Es una realidad: tenemos un magisterio con inmensas carencias. Sin embargo, contra lo que nos han querido hacer creer algunos, esas carencias no son producto de la holgazanería o de la falta se sentido de superación. No es que esas maestras y maestros sean unos flojos o que no tengan ganas de aprender. Simplemente han sido formados en ese mismo sistema que hoy sabemos es urgente poner de cabeza para lograr resultados diferentes.
Por eso, al margen de los intereses sindicales que sin duda vulneran las reformas, el problema de fondo es encontrar los mecanismos que ayuden a profesionalizar a los maestros que hoy tenemos. Hallar caminos para dotarles de las herramientas que les permitan formar mejor a nuestros niños. Una labor de titanes que no se ve claro esté en la mira de nuestras autoridades educativas.

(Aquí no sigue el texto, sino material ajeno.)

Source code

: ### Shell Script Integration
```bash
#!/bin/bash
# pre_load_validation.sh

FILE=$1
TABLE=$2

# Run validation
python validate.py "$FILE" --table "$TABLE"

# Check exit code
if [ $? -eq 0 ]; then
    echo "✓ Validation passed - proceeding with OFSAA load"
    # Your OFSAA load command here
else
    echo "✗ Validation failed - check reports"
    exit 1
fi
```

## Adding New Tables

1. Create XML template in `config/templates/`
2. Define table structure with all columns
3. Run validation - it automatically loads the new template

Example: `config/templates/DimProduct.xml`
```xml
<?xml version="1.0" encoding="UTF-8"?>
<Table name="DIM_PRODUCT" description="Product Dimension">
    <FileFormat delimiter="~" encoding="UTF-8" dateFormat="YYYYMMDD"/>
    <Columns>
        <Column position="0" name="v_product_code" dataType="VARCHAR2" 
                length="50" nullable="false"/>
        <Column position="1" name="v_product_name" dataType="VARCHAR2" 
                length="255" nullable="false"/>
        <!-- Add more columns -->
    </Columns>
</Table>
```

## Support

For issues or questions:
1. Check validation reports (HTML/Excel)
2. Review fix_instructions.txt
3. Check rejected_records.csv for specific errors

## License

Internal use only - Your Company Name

En estos días se ha dado un fabuloso golpe mediático para asegurarnos que la reforma educativa nos llevará "al lugar que merecemos". Me preocupa la noción de merecimiento que tenga nuestro gobierno. Me preocupa que hoy tantos hagan propias las frases de los spots que legitiman la reforma y crean que una serie de evaluaciones serán suficientes para cambiar las cosas. Por supuesto que la evaluación es necesaria, pero nunca será suficiente, pues sus resultados pueden usarse para cualquier cosa y también para su contraria.
Reformar la educación
A lo largo de quince años que he dedicado hasta hoy a la educación, he conocido muchos maestros tanto de escuelas oficiales como de colegios privados. Me he topado con muchos oportunistas y otros tantos que están en las aulas a falta de lago mejor, según sus propias palabras. Unos y otros son los menos. En los más de los casos, he encontrado que se trata de gente con ganas de hacer de sus comunidades mejores lugares para vivir, hombres y mujeres con intención de ofrecer a sus niños lo necesario para que sean gente de bien. Sin duda, casi todos con muchas y muy grandes dificultades.

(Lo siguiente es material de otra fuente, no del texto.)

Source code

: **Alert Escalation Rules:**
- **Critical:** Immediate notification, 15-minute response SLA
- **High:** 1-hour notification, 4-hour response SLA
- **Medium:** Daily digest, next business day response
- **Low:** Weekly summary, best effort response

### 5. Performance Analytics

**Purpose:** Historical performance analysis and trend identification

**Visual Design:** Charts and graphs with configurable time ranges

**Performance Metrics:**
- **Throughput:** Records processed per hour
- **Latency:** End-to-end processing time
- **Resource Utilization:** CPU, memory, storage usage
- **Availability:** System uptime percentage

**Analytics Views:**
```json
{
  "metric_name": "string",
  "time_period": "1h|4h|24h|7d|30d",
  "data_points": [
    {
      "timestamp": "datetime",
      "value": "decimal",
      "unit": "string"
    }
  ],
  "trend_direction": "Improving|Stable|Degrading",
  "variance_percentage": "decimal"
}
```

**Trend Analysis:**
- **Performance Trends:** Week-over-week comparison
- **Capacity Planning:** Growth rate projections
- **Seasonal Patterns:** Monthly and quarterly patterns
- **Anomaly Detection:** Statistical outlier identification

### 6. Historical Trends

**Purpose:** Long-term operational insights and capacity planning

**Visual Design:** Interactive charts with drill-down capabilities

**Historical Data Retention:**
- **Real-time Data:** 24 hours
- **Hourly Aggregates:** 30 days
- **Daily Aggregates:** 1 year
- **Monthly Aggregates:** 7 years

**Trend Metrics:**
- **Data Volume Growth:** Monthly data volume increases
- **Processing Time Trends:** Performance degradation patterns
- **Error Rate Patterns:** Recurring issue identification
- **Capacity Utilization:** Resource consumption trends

En los últimos años he sido profesor de posgrado de muchas maestras y maestros que buscan superarse y a través de ese crecimiento ayudar más y mejor a sus niños. Hablo de docentes que trabajan en escuelas oficiales —esas que atienden a la mayoría de los niños del País, aunque a muchos les cueste trabajo entenderlo—, tanto en contextos urbanos como rurales. Confieso que muchas veces al iniciar un curso, al ver sus primeros trabajos, me pregunto cómo es que tienen un título de licenciatura y cometen tantos errores ortográficos o son incapaces de estructurar un texto con la coherencia que yo buscaría en una persona con su nivel de estudios. No he tardado en comprender que no puedo pedir peras al olmo y he aprendido que me toca ayudarles a descubrir ellos mismos el fruto que cada uno esté llamado a regalar.
Reformar la educación en serio exige muchas cosas, pero hay dos que encuentro indispensables. La primera: dignificar la labor del maestro, lo cual implica para el México de hoy, entre otras cosas, orientar la energía en la profesionalización del magisterio que hoy está frente a grupo. La segunda, es mucho más complicada todavía: establecer un nuevo pacto entre escuela y familia. Parece elemental, sin embargo las desviaciones históricas que han marcado la historia de nuestras escuela obligan hoy a revisar ese pacto y establecer nuevas definiciones sobre la tarea que comparten las familias con las escuelas.
La tarea de profesionalizar al magisterio tiene que ser respaldada por una clara política de Estado. En cambio, el establecimiento de un nuevo pacto social en torno al papel de la escuela, difícilmente podría decretarse con reformas constitucionales; dependerá de una revolución profunda de nuestras conciencias en torno al papel que juega cada uno de nosotros en la construcción del futuro.